[Ausgewählter Abschnitt]:
□ □ □

Wäre nett wenn ihr n Programm posten könnt, ähnlich wie JOE unserem Programm ausm Unterricht.


DANke !!

mfg chris


----------



## Jockel (7. Jun 2005)

Auf http://sourceforge.net/index.php gibt es zwei Projekte, die ein Gästebuch mittels JSP realisieren... angeschaut hab ich mir die allerdings nicht.
Und meinst du mit JOE dieses Programm: http://sourceforge.net/projects/joe-editor/ ?


----------



## Chrysos (7. Jun 2005)

kannst du den projekt namen posten ich find da echt null  XD

ähm ja  das joe meinte ich, aber habs jetzt von nem kollege bekommen.

jetzt noch jdk installen ^^


----------



## Jockel (7. Jun 2005)

□ □ □

[Erfasste Daten]:
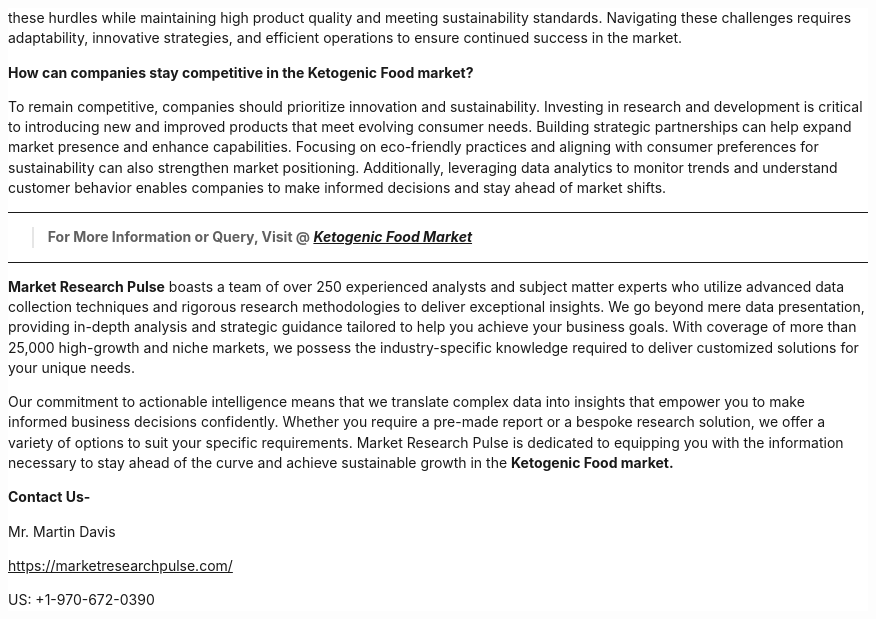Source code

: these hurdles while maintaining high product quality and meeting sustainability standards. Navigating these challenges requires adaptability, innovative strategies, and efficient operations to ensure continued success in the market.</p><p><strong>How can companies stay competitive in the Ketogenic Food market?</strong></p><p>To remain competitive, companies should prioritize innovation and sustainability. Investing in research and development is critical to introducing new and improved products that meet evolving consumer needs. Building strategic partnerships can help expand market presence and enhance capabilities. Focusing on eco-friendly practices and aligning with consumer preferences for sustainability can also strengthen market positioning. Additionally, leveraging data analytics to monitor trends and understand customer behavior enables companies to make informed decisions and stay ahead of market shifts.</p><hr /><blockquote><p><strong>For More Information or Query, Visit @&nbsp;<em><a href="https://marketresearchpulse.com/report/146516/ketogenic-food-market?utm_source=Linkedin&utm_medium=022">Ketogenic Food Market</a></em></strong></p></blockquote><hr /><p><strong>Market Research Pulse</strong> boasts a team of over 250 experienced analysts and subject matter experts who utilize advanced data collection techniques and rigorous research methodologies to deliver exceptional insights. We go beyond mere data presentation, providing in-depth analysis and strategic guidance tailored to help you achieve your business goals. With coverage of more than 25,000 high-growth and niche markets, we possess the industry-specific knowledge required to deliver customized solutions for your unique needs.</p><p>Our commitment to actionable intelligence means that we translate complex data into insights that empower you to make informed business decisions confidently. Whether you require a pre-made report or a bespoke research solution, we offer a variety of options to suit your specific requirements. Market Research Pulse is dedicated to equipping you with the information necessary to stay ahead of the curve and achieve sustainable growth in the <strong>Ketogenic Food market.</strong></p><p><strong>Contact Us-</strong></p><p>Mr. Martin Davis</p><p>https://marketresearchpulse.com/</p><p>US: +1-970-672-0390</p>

□ □ □

[Aufgaben]:
**1.** Übersetze diesen Satz aus dem Forenausschnitt zum JSP-Gästebuch ins Englische: „Und meinst du mit JOE dieses Programm: http://sourceforge.net/projects/joe-editor/ ?“
**2.** Schreibe aus dem Forenausschnitt zum JSP-Gästebuch die Passage von „Auf http://sourceforge.net/index.php gibt“ bis einschließlich „Programm: http://sourceforge.net/projects/joe-editor/ ?“ wortgetreu ab.
**3.** Setze den Forenausschnitt zum JSP-Gästebuch an der Stelle fort, an der er endet.

[Lösungen]:
**1.** And by JOE, do you mean this program: http://sourceforge.net/projects/joe-editor/ ?

**2.**
Auf http://sourceforge.net/index.php gibt es zwei Projekte, die ein Gästebuch mittels JSP realisieren... angeschaut hab ich mir die allerdings nicht.
Und meinst du mit JOE dieses Programm: http://sourceforge.net/projects/joe-editor/ ?

**3.**
Bei Sourceforge 'Guestbook JSP' als Suchbegriff eingeben und darauf achten, dass beide (!) Begriff enthalten sein müssen. Da gibt's nur 2 Ergebnisse.


----------



## Bleiglanz (8. Jun 2005)

> Noch ne kruze Frage...weiß jemand ob man eine JSF Datei ganz primitiv starten kann oder braucht man ein prog dafür


im browser z.B. unter

 /blabla/faces/namederjsp.jsp 

oder /blabla/namederjsp.faces

hängt davon ab, wie das FacesServlet konfiguriert wurde...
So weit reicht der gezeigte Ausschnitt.